Exercise passage START

I2C DMA endless while loop.

table · ‎2024-12-22

Hi

I am having some issues where my MCU ( stm32f030C8T6 ) seems to get stuck in a while loop when using I2C1 and a AS5600 IC.
I will paste the code below but give some more detail on the issue here.
In the function named "void I2C1_Write_DMA(uint8_t slave_address, uint8_t *data, uint16_t size)" AND "void I2C1_Read_DMA(uint8_t slave_address, uint8_t *data, uint16_t size)" the line "while (!dma_transfer_complete);" makes the MCU get stuck in an Endless loop.

When I use the BusPirate to sniff on the transaction I see that it gives the following (" [0x6C+ ")
(Which ended on ACK) before getting stuck on in the loop.

You can compile and run this code if you happen to have this board laying around.

#include <stdint.h>
#include "stm32f030x8.h"

#if !defined(__SOFT_FP__) && defined(__ARM_FP)
  #warning "FPU is not initialized, but the project is compiling for an FPU. Please initialize the FPU before use."
#endif

// Function Prototypes
void Clock_Setup(void);
void DMA_Init(void);
void I2C1_Init(void);
void I2C1_Write_DMA(uint8_t slave_address, uint8_t *data, uint16_t size);
void I2C1_Read_DMA(uint8_t slave_address, uint8_t *data, uint16_t size);
void DMA1_Channel2_3_IRQHandler(void);

// Global Variables
volatile uint8_t dma_transfer_complete = 0;


void GPIO_Setup(void) {
    // Enable GPIOC clock
    RCC->AHBENR |= RCC_AHBENR_GPIOCEN;

    // Set PC13 as output
    GPIOC->MODER &= ~(3U << (13 * 2)); // Clear MODER13[1:0]
    GPIOC->MODER |= (1U << (13 * 2));  // Set MODER13[1:0] to 01 (General-purpose output mode)

Exercise passage END

Assigned task 1 - Copy the records that follow line for line, omitting the pictures.
The I2C DMA thread and the records are unrelated to each other.

Data provided START

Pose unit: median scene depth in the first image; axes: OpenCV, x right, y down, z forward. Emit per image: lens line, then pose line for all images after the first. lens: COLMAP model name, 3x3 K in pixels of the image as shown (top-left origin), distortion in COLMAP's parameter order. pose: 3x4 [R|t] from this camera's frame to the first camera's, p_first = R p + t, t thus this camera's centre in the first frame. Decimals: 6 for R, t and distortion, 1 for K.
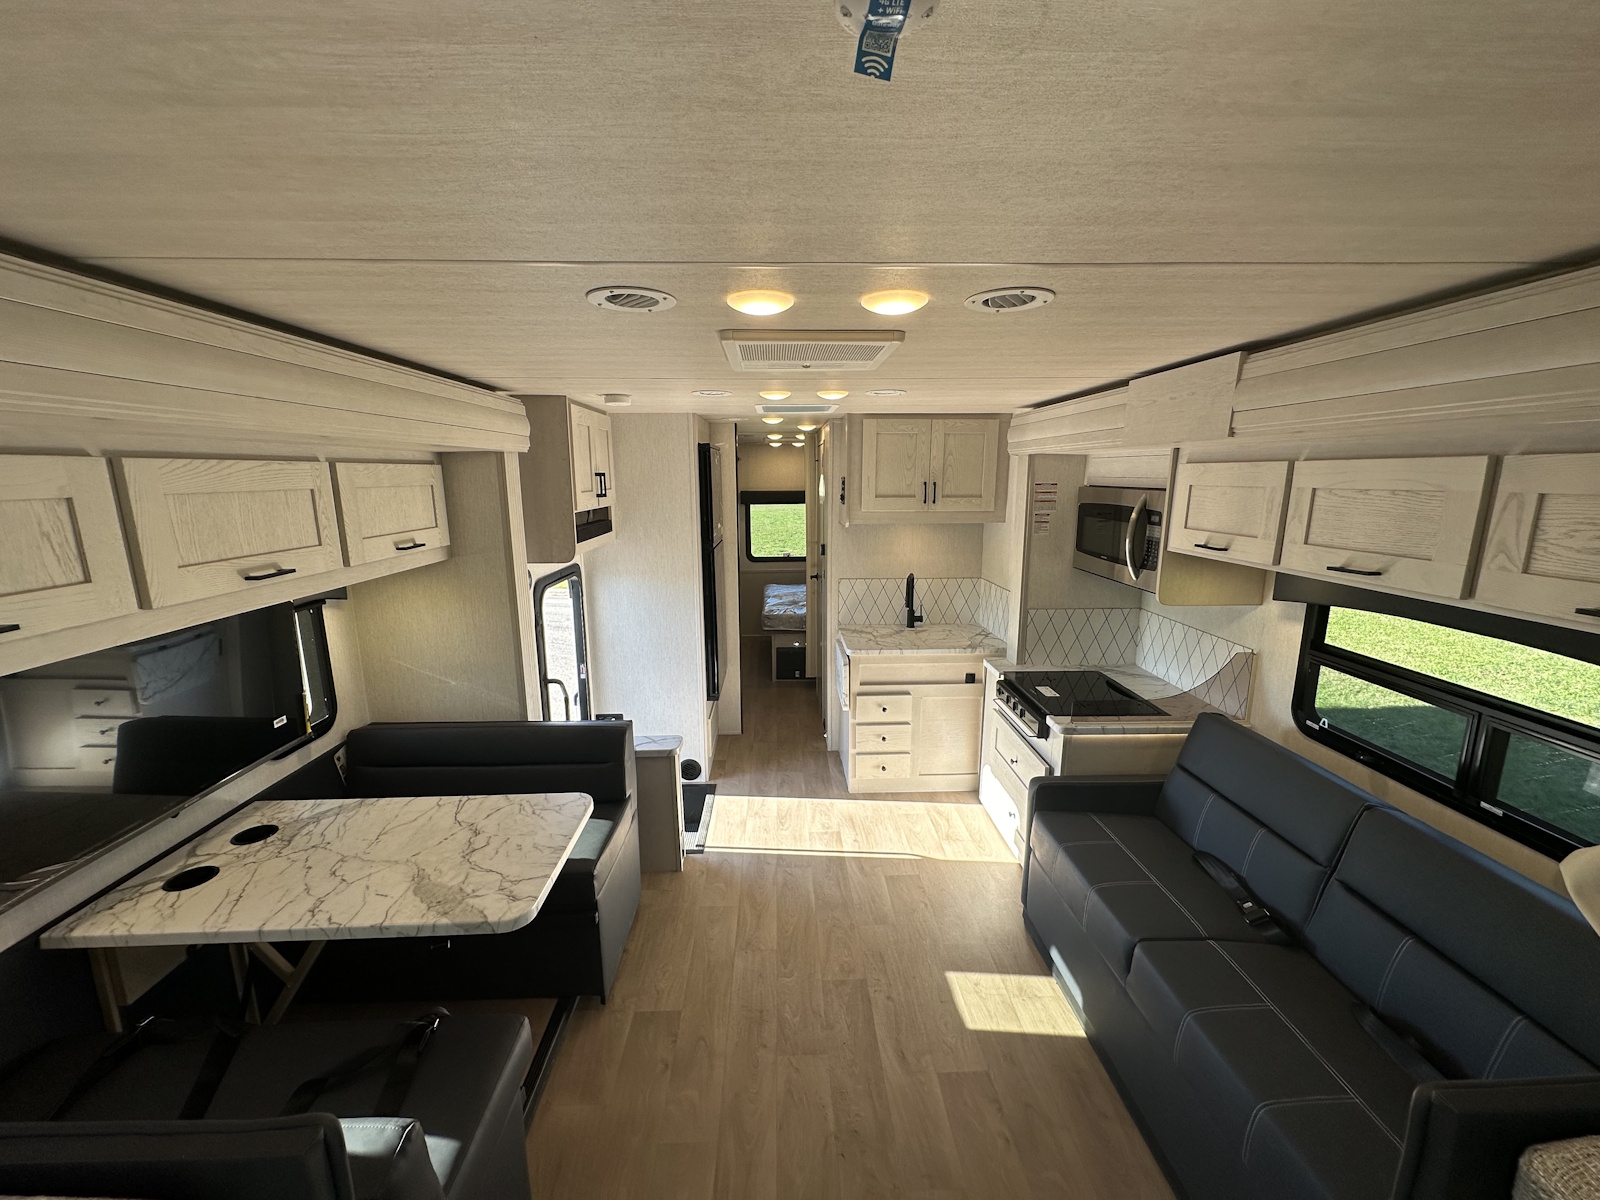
lens RADIAL K [[638.8, 0, 800.0], [0, 638.8, 600.0], [0, 0, 1]] dist [-0.000293, -0.000441]
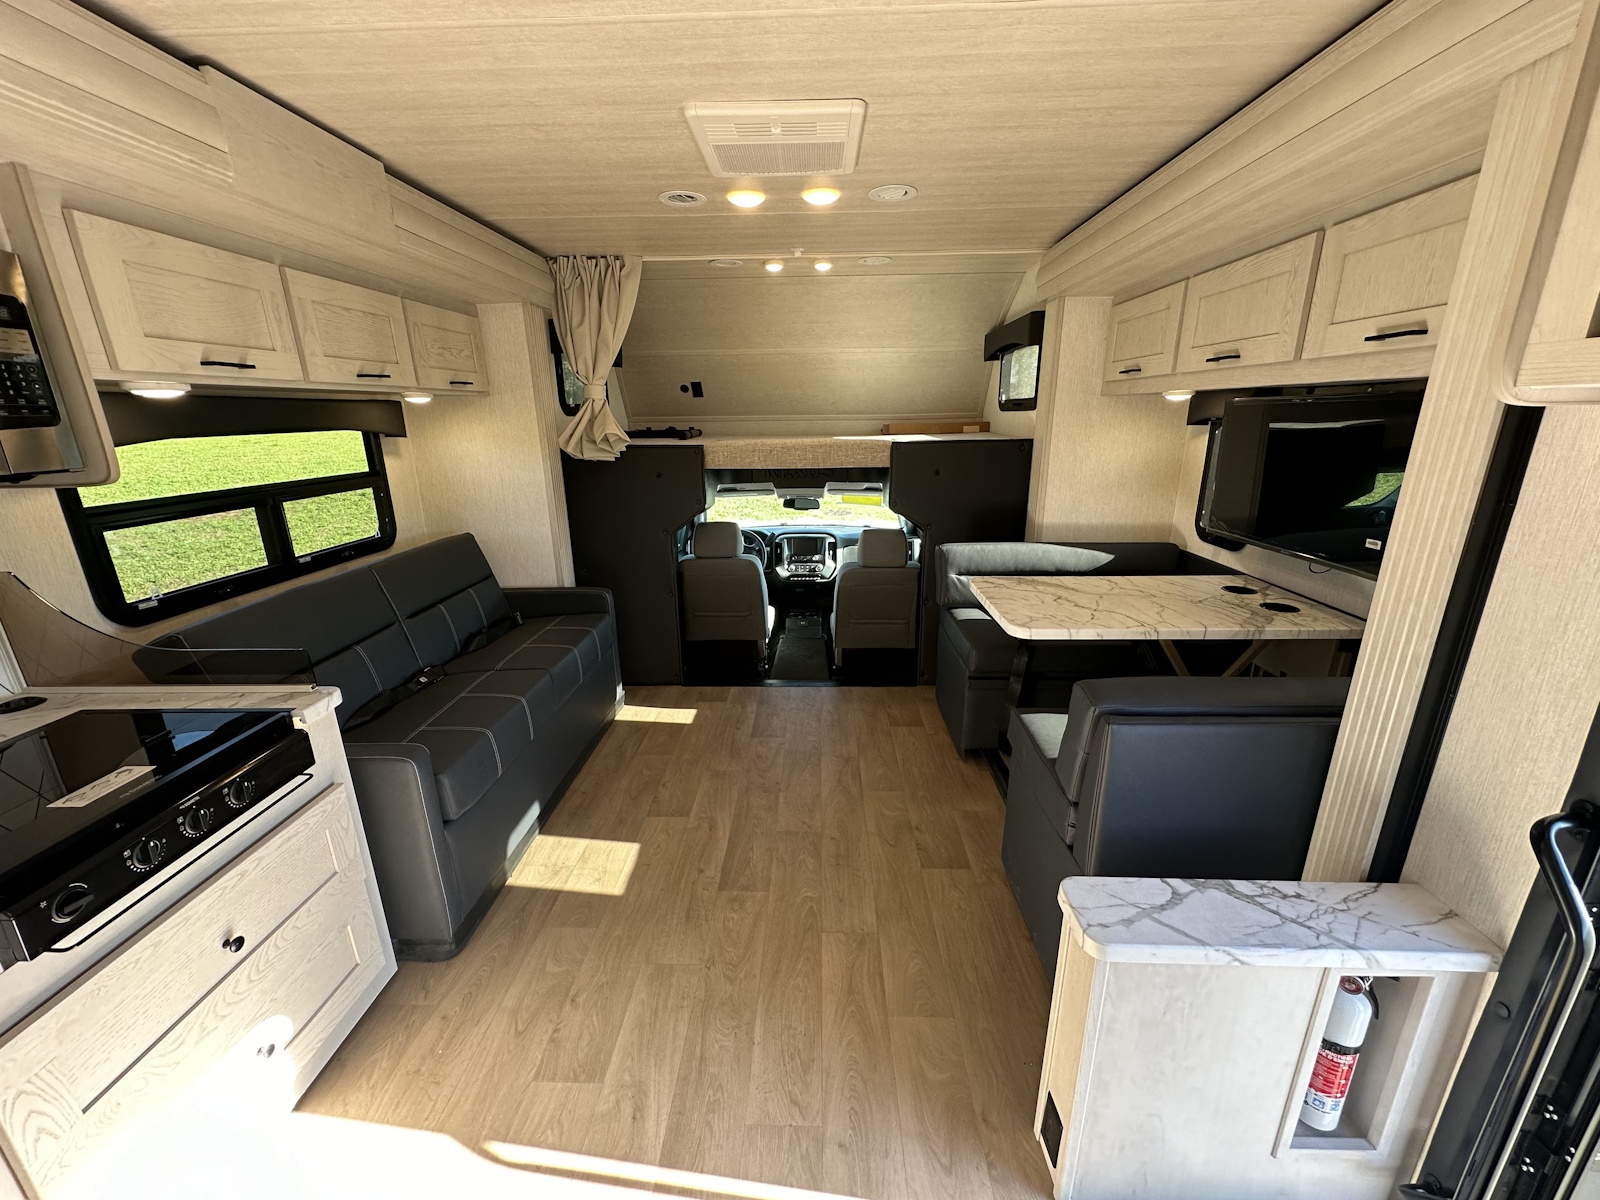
lens RADIAL K [[638.8, 0, 800.0], [0, 638.8, 600.0], [0, 0, 1]] dist [-0.000293, -0.000441]
pose [[-0.997598, -0.002135, 0.069242, -0.073638], [0.030262, 0.885679, 0.463310, -0.167789], [-0.062315, 0.464292, -0.883487, 1.772276]]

Data provided END

Assigned task 2 - Rewrite the I2C DMA thread above, starting with "I2C DMA endless" and going on through "board laying around.", with "AS5600" changed to "AS5048".

Exercise output 1 -
Pose unit: median scene depth in the first image; axes: OpenCV, x right, y down, z forward. Emit per image: lens line, then pose line for all images after the first. lens: COLMAP model name, 3x3 K in pixels of the image as shown (top-left origin), distortion in COLMAP's parameter order. pose: 3x4 [R|t] from this camera's frame to the first camera's, p_first = R p + t, t thus this camera's centre in the first frame. Decimals: 6 for R, t and distortion, 1 for K.
lens RADIAL K [[638.8, 0, 800.0], [0, 638.8, 600.0], [0, 0, 1]] dist [-0.000293, -0.000441]
lens RADIAL K [[638.8, 0, 800.0], [0, 638.8, 600.0], [0, 0, 1]] dist [-0.000293, -0.000441]
pose [[-0.997598, -0.002135, 0.069242, -0.073638], [0.030262, 0.885679, 0.463310, -0.167789], [-0.062315, 0.464292, -0.883487, 1.772276]]

Exercise output 2 -
I2C DMA endless while loop.

table · ‎2024-12-22

Hi

I am having some issues where my MCU ( stm32f030C8T6 ) seems to get stuck in a while loop when using I2C1 and a AS5048 IC.
I will paste the code below but give some more detail on the issue here.
In the function named "void I2C1_Write_DMA(uint8_t slave_address, uint8_t *data, uint16_t size)" AND "void I2C1_Read_DMA(uint8_t slave_address, uint8_t *data, uint16_t size)" the line "while (!dma_transfer_complete);" makes the MCU get stuck in an Endless loop.

When I use the BusPirate to sniff on the transaction I see that it gives the following (" [0x6C+ ")
(Which ended on ACK) before getting stuck on in the loop.

You can compile and run this code if you happen to have this board laying around.